Mi prende per mano e mi porta in soggiorno, che è tutto a macchie, con pezzi di cibo spiaccicati ovunque. Sto per sedermi sul divano quando Jamie mi dà uno strattone, chiedendomi di seguirlo. Ha la chitarra in mano.
-Che stiamo facendo, Jamie? Devo fare qualcosa? Non capisco- chiedo.
-Seguimi- mi risponde soltanto. Mi porta al piano di sopra, nella nostra stanza. Chiude la porta a chiave e a quel punto mi chiedo sul serio cosa stia combinando.
Si siede sul letto, io stringo i pugni quando noto che i suoi pantaloni luridi hanno macchiato il lenzuolo. Decido di lasciar perdere e mi siedo a terra di fronte alle sue gambe.
-Hai presente quando stamattina sono saltato in aria perché sei comparsa in soggiorno?-
-Sì, ho tentato di chiederti perché ma non mi hai risposto.- dico, ricordandomi di come fosse stato vago.
-Lo so. Volevo solo dirti che ti ho scritto una canzone. La farò sentire al più presto ai ragazzi e probabilmente la registreremo, perché ci tengo molto-.
Rimango con la bocca spalancata, non ha mai fatto una cosa del genere per me in quasi due anni, e comunque nessuno ha mai fatto una cosa del genere per me. Mi sento il viso in fiamme a causa dell’imbarazzo.

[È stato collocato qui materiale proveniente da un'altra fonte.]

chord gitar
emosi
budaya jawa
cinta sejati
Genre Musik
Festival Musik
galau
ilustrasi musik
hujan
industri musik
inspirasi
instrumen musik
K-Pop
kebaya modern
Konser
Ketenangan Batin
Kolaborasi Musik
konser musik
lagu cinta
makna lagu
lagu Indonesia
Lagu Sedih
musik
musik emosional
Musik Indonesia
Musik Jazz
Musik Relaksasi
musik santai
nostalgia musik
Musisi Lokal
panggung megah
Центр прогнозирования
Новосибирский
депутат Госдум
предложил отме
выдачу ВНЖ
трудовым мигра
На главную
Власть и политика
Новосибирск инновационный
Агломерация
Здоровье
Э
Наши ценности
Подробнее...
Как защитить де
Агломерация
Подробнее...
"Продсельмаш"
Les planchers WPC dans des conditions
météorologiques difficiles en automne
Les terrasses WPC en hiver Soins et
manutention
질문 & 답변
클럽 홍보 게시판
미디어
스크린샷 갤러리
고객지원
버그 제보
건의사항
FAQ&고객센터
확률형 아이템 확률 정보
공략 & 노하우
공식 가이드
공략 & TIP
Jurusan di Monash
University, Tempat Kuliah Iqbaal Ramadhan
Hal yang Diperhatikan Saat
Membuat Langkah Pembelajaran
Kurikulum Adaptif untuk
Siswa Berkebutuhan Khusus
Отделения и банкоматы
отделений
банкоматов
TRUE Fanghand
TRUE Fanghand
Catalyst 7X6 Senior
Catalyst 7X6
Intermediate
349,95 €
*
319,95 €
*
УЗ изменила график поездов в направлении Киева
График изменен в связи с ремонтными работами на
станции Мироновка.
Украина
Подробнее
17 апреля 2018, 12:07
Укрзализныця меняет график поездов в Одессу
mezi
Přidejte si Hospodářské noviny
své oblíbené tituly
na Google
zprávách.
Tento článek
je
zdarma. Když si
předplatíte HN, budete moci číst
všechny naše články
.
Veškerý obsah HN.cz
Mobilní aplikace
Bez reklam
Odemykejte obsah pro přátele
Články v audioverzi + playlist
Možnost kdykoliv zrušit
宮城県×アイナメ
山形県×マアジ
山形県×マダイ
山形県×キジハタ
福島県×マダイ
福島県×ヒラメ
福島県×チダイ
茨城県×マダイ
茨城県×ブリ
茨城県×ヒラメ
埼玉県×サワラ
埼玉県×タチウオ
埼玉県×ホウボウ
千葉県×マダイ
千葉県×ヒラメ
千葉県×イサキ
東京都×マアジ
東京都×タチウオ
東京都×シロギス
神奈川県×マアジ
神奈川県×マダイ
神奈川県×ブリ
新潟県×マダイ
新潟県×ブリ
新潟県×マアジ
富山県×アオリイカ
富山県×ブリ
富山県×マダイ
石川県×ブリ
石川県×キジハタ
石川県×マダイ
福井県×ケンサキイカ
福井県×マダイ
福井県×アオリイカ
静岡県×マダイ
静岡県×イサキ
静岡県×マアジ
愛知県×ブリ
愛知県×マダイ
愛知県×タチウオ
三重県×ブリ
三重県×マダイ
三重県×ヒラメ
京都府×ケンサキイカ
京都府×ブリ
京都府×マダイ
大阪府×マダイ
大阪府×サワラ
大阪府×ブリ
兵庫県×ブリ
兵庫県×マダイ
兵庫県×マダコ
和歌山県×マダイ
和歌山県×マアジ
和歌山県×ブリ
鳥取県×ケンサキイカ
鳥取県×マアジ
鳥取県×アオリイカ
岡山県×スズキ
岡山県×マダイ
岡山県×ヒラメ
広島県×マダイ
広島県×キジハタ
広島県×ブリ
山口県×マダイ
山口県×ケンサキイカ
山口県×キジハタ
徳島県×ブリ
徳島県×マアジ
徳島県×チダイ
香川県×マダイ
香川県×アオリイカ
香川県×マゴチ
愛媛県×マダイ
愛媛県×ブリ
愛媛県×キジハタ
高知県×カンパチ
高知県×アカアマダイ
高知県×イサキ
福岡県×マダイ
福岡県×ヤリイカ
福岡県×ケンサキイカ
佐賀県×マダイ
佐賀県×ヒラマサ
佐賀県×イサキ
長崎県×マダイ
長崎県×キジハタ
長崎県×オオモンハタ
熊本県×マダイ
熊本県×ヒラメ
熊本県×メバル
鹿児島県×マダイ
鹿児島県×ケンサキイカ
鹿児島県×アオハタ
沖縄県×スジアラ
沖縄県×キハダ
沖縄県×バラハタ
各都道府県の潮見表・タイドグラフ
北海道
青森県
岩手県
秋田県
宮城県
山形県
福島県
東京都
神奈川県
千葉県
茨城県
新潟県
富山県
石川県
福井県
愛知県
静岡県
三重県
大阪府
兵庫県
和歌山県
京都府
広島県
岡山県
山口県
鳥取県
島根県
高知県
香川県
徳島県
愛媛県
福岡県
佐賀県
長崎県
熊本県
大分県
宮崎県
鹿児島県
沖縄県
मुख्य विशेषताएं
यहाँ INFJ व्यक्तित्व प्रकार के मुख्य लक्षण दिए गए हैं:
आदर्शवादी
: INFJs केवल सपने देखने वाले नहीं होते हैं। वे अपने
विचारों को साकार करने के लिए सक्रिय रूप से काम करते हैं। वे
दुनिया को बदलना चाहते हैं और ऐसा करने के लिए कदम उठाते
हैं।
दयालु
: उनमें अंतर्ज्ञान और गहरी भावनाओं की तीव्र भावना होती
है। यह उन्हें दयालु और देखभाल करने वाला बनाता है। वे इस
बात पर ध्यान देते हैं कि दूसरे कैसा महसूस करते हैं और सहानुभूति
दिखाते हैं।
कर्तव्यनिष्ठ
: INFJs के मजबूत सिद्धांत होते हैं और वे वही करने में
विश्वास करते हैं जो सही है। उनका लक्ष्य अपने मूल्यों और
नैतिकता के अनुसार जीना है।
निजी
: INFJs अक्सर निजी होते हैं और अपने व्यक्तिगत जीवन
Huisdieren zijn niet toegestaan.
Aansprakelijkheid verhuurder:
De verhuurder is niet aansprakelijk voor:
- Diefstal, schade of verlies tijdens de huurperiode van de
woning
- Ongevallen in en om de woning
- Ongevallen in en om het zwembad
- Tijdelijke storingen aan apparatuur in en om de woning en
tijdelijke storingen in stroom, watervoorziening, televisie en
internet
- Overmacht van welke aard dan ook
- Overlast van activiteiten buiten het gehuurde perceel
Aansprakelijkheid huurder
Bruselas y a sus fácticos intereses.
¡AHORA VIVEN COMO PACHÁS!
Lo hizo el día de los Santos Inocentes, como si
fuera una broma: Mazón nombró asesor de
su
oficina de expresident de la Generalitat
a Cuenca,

-Oh, Jamie. Mi hai scritto una canzone, sul serio?-
-Ho pensato a te per tutto il tempo in cui sei stata via, l’unico modo in cui mi sentivo meglio era scrivere per te. Di te-.
Mi alzo, la testa che mi gira violentemente, e lo abbraccio con tutte le mie forze. Lui toglie la chitarra da sotto di me e mi cinge i fianchi, per poi baciarmi con foga.
-Dai- dice dopo un po’-ascolta adesso.- così imbraccia lo strumento e si fa serio, preparandosi a suonare e cantare.
Non ricordo bene il testo, parlava d’amore. Parlava di quanto credesse in noi, e di quanto sentisse che il nostro rapporto è solido. Così mi ha comunicato di quanto si fidi di me, tutte quelle cose che ha sempre voluto dirmi e che non ha mai avuto il coraggio di comunicare.
Dopo pochissimo tempo mi ritrovo in lacrime.
Ricordo soltanto, infine, di essermi addormentata tra le sue braccia, con gli occhi gonfi e il suo odore addosso. Le sue mani strette alla mia pelle e qualche capello biondo che mi cadeva sul volto.
 
A un mese dalla festa ho ricominciato a lavorare e Jamie è partito. Lo hanno chiamato da Hollywood per girare un nuovo film. È già successo che se ne andasse per lunghi periodi quindi non sono particolarmente preoccupata, anche se mi manca molto. Spero di vederlo di frequente, ma potrebbe non essere possibile.
Samuel è rimasto con me, a Londra, dicendo che voleva farmi compagnia. Forse aveva solo voglia di stare con qualcuno che lo capisce, oppure aveva bisogno dei suoi genitori, che comunque sono del tutto ignari della situazione. Non lo so, ma mi fa piacere stare con lui, a poco a poco mi sembra di avere un fratello minore. Andrò a Copenaghen probabilmente, nei prossimi mesi.
So di avere Jamie accanto quando ascolto la mia canzone, e la sua voce mi accompagna per le strade di Londra.